### RECORDS
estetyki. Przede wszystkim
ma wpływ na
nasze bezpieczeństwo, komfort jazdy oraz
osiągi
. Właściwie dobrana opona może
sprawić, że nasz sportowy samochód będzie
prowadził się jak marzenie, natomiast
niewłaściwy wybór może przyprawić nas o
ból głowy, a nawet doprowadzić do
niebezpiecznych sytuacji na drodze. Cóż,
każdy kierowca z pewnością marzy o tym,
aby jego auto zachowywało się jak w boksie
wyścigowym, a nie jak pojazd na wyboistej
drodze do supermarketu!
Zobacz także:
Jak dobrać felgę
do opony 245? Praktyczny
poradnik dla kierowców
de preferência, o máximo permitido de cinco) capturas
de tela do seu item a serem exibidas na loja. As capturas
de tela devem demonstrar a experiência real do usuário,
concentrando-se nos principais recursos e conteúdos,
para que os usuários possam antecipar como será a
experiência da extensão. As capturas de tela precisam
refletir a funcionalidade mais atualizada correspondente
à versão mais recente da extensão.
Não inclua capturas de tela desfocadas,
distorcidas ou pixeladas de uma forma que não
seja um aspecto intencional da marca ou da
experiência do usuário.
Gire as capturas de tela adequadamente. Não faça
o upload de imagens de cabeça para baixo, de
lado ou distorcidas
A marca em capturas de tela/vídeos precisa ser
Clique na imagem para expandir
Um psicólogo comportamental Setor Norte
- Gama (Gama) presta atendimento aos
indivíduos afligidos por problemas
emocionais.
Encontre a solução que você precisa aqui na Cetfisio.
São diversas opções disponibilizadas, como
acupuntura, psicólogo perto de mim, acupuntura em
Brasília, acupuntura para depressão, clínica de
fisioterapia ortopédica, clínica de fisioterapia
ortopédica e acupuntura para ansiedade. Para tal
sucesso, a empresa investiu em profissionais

### INSTRUCTIONS FOR THE TASK
Among the records above, repeat exactly the line with "aby jego auto zachowywało się jak w boksie", the line with "experiência da extensão.", and every line in between, and only those.

### SOLVED PROBLEM
aby jego auto zachowywało się jak w boksie
wyścigowym, a nie jak pojazd na wyboistej
drodze do supermarketu!
Zobacz także:
Jak dobrać felgę
do opony 245? Praktyczny
poradnik dla kierowców
de preferência, o máximo permitido de cinco) capturas
de tela do seu item a serem exibidas na loja. As capturas
de tela devem demonstrar a experiência real do usuário,
concentrando-se nos principais recursos e conteúdos,
para que os usuários possam antecipar como será a
experiência da extensão. As capturas de tela precisam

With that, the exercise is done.